SOURCE RECORDS:
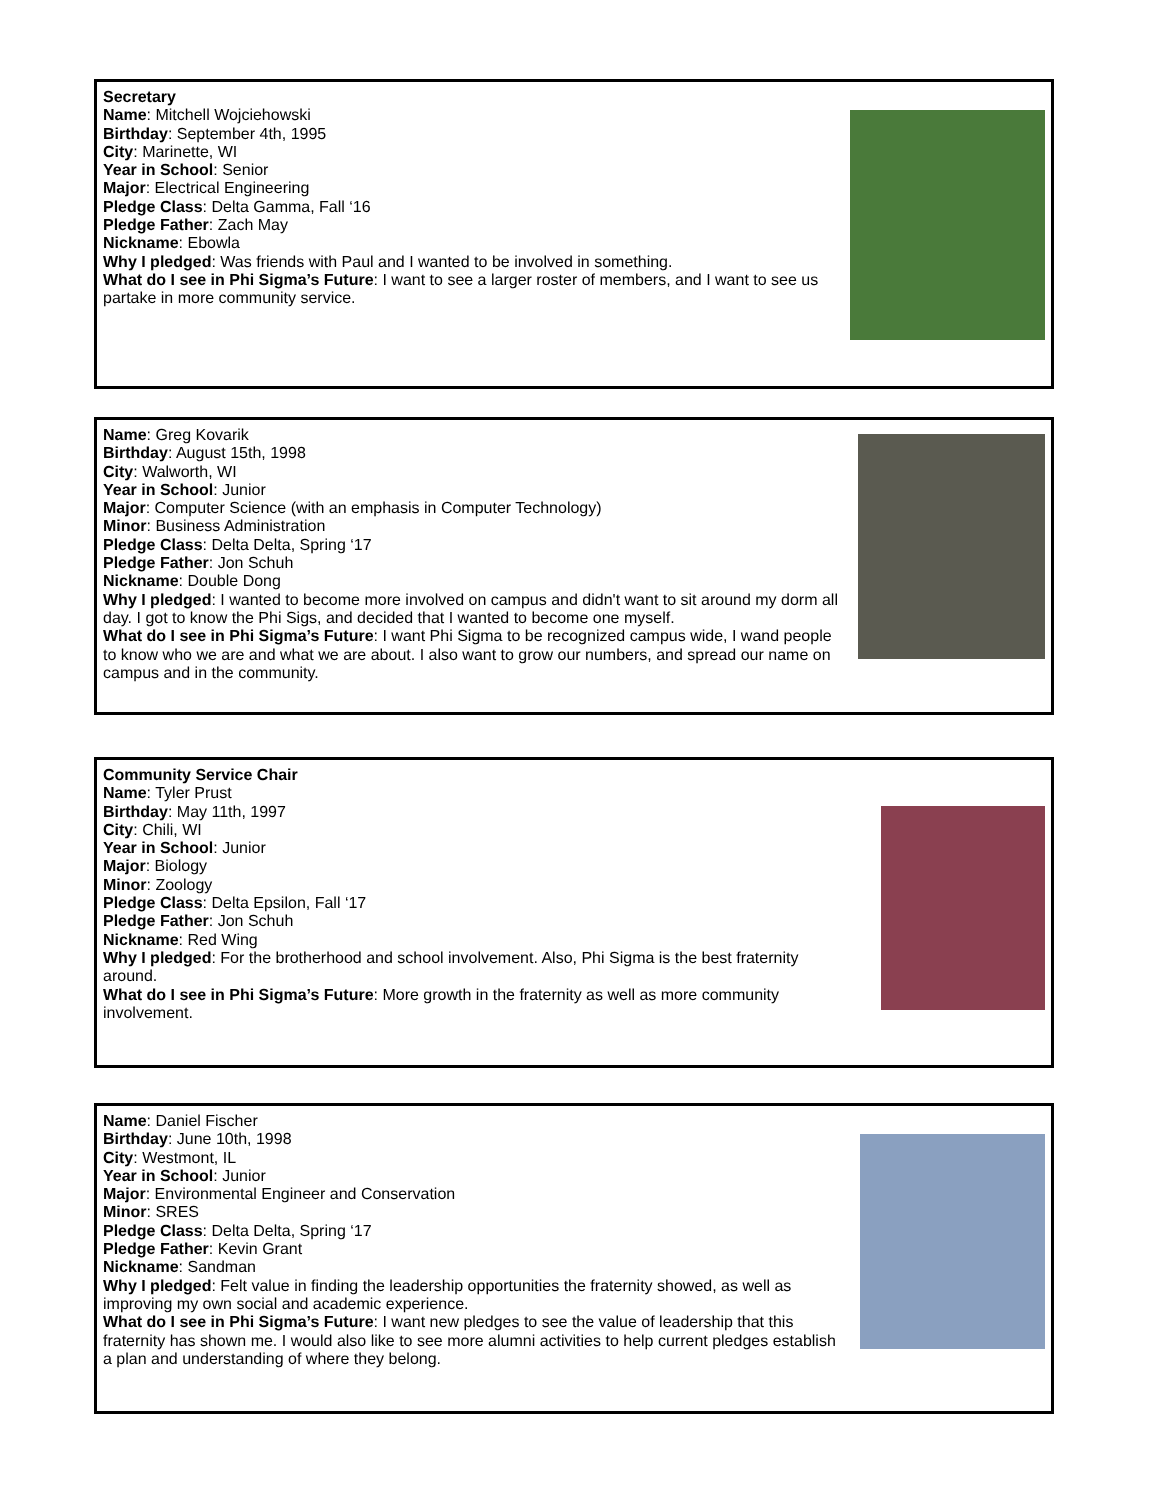Secretary
Name: Mitchell Wojciehowski
Birthday: September 4th, 1995
City: Marinette, WI
Year in School: Senior
Major: Electrical Engineering
Pledge Class: Delta Gamma, Fall ‘16
Pledge Father: Zach May
Nickname: Ebowla
Why I pledged: Was friends with Paul and I wanted to be involved in something.
What do I see in Phi Sigma’s Future: I want to see a larger roster of members, and I want to see us partake in more community service.
Name: Greg Kovarik
Birthday: August 15th, 1998
City: Walworth, WI
Year in School: Junior
Major: Computer Science (with an emphasis in Computer Technology)
Minor: Business Administration
Pledge Class: Delta Delta, Spring ‘17
Pledge Father: Jon Schuh
Nickname: Double Dong
Why I pledged: I wanted to become more involved on campus and didn't want to sit around my dorm all day. I got to know the Phi Sigs, and decided that I wanted to become one myself.
What do I see in Phi Sigma’s Future: I want Phi Sigma to be recognized campus wide, I wand people to know who we are and what we are about. I also want to grow our numbers, and spread our name on campus and in the community.
Community Service Chair
Name: Tyler Prust
Birthday: May 11th, 1997
City: Chili, WI
Year in School: Junior
Major: Biology
Minor: Zoology
Pledge Class: Delta Epsilon, Fall ‘17
Pledge Father: Jon Schuh
Nickname: Red Wing
Why I pledged: For the brotherhood and school involvement. Also, Phi Sigma is the best fraternity around.
What do I see in Phi Sigma’s Future: More growth in the fraternity as well as more community involvement.
Name: Daniel Fischer
Birthday: June 10th, 1998
City: Westmont, IL
Year in School: Junior
Major: Environmental Engineer and Conservation
Minor: SRES
Pledge Class: Delta Delta, Spring ‘17
Pledge Father: Kevin Grant
Nickname: Sandman
Why I pledged: Felt value in finding the leadership opportunities the fraternity showed, as well as improving my own social and academic experience.
What do I see in Phi Sigma’s Future: I want new pledges to see the value of leadership that this fraternity has shown me. I would also like to see more alumni activities to help current pledges establish a plan and understanding of where they belong.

REQUIRED WORK: Restate the tail of the listing word for word, beginning at the line containing "Name: Greg Kovarik".

EXPECTED ANSWER:
Name: Greg Kovarik
Birthday: August 15th, 1998
City: Walworth, WI
Year in School: Junior
Major: Computer Science (with an emphasis in Computer Technology)
Minor: Business Administration
Pledge Class: Delta Delta, Spring ‘17
Pledge Father: Jon Schuh
Nickname: Double Dong
Why I pledged: I wanted to become more involved on campus and didn't want to sit around my dorm all day. I got to know the Phi Sigs, and decided that I wanted to become one myself.
What do I see in Phi Sigma’s Future: I want Phi Sigma to be recognized campus wide, I wand people to know who we are and what we are about. I also want to grow our numbers, and spread our name on campus and in the community.
Community Service Chair
Name: Tyler Prust
Birthday: May 11th, 1997
City: Chili, WI
Year in School: Junior
Major: Biology
Minor: Zoology
Pledge Class: Delta Epsilon, Fall ‘17
Pledge Father: Jon Schuh
Nickname: Red Wing
Why I pledged: For the brotherhood and school involvement. Also, Phi Sigma is the best fraternity around.
What do I see in Phi Sigma’s Future: More growth in the fraternity as well as more community involvement.
Name: Daniel Fischer
Birthday: June 10th, 1998
City: Westmont, IL
Year in School: Junior
Major: Environmental Engineer and Conservation
Minor: SRES
Pledge Class: Delta Delta, Spring ‘17
Pledge Father: Kevin Grant
Nickname: Sandman
Why I pledged: Felt value in finding the leadership opportunities the fraternity showed, as well as improving my own social and academic experience.
What do I see in Phi Sigma’s Future: I want new pledges to see the value of leadership that this fraternity has shown me. I would also like to see more alumni activities to help current pledges establish a plan and understanding of where they belong.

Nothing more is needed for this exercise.